„Die Sicherheitsgründe, die zu ihrer Rechtfertigung angeführt werden, dürfen uns nicht verwirren. Die Erfahrung lehrt, dass Praktiken, die anfangs nur den Ausländern galten, allmählich auf alle übertragen wurden. Die Frage, um die es geht, ist das neue „normale“ biopolitische Verhältnis zwischen Bürger und Staat. Es geht nicht mehr um die freie und aktive Teilhabe an der politischen Ebene, sondern um die Aufnahme und Erfassung des privatesten und unmittelbaren Elements: das biologische Leben der Körper. Medieneinrichtungen, die die öffentliche Rede kontrollieren und manipulieren, entsprechen den technologischen Einrichtungen, die das nackte Leben identifizieren und erfassen.“ (Giorgio Agamben, Körper ohne Worte in der Süddeutschen Zeitung)

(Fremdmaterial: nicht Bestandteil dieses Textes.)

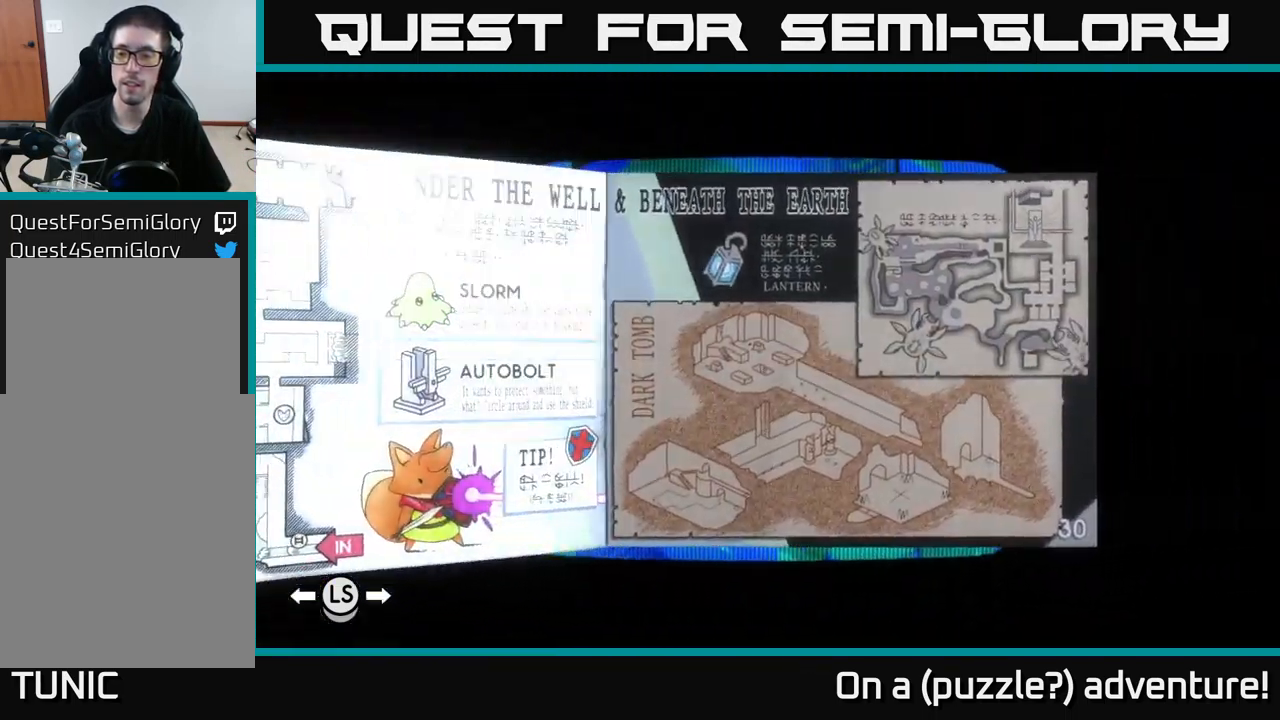
{"buttons": [], "left_stick": "center", "right_stick": "center", "events": [[17, "R1", "up"], [200, "R1", "down"], [300, "R1", "up"]]}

Geheimdienste haben in Deutschland schon aus historischen Gründen keinen besonders guten Klang. Die Debatte um Journalisten im Geheimdienst offenbart, dass nicht erst der Kampf gegen Terror im Ausland die rechtsstaatlichen Werte im Inneren bedroht. Wie Regierungssprecher Ulrich Wilhelm am Montag mitteilte, hat das Bundeskanzleramt jetzt dem BND mit sofortiger Wirkung verboten, Journalisten zu benutzen, um Informanten in den eigenen Reihen auszumachen. Die Affäre belege nun, so einige Kritiker, dass sich der Dienst demokratisch nicht kontrollieren lässt. Geheim bleibt eben geheim. Die Geheimdienstler haben in Pullach – so meint zumindest Harald Neuber heute in einem Beitrag in Telepolis – bei München einen „Staat im Staat“ errichtet, dessen Grenzen scheinbar unantastbar sind.
Wie es in einem Rechtsstaat im Innern aussieht, wird man vermutlich am besten erfahren, wenn man ein Asylantenlager, ein Altenheim mit sozial Schwachen oder nachts eine Polizeistation in einem Ghetto besucht. Natürlich werden auch Minderheiten, denen die Öffentlichkeit kritisch gegenübersteht, oder keine starke Lobby haben, auch etwas aus ihrem Erfahrungsschatz beizutragen haben. Wir Muslime stehen den Tätigkeiten der Dienste mit gemischten Gefühlen gegenüber. Der unbestimmte Oberbegriff Islamismus, der in der Debatte auf orthodox Gläubige, biedere Funktionäre und Massenmörder angewandt werden kann, öffnet hier weite Tore und ist Grund für manche Befürchtungen. Natürlich wird man muslimischen Terroristen und Gewalttäter auch mit verdeckten Observationen nachstellen müssen. Auch ein staatlich verfasster Verfassungsschutzbericht ist normalerweise einem Mindestmaß an Objektivität verpflichtet und den Betroffenen, den die soziale Verbannung droht, steht immerhin ein Mindestmaß an Rechtsschutz offen.
Sorge bereitet allerdings die Grauzone zwischen Teilen des islam-kritischen Journalismus und verschiedenen Diensten. Muslime haben sich immer wieder zur Pressefreiheit bekannt. Niemand wird beispielsweise dem islam-kritischen, oft auch schmerzhaften Journalismus der taz unterstellen wollen, hier ginge es um dunkle Machenschaften irgendwelcher Dienste. Das ist natürlich absolut legitimer Journalismus! Neue Möglichkeiten der Kaltstellung des politisch Andersdenkenden bietet heute vor allem das Internet. Fragwürdig sind „Prangerwebsites“ mit journalistischen Beiträgen, die nicht nur radikal subjektiv sind, sondern auch eher wie Anklageschriften klingen. Wenn dann auch noch die Seite mit Geheimdienstkreisen verlinkt ist, ganz ohne Werbung und Finanzierung auskommt, dann ist die Frage legitim, ob hier veröffentlichende Journalisten eben auch eine Art Dienstverhältnis zu Diensten haben. Dann ist es schlicht fair, wenn diese Journalisten dann auch hierzu ehrlich Stellung nehmen müssen. Wenn nicht, dann haben wir in Deutschland bald nicht nur Grauzonen, sondern auch eine neue Form der Überwachung: den privatisierten Verfassungsschutz. Die Google-Akte könnte dann eines Tages zu einem wichtigeren und bequemeren Agitationsmittel gegen Andersdenkende werden, als es die Stasi-Akte war.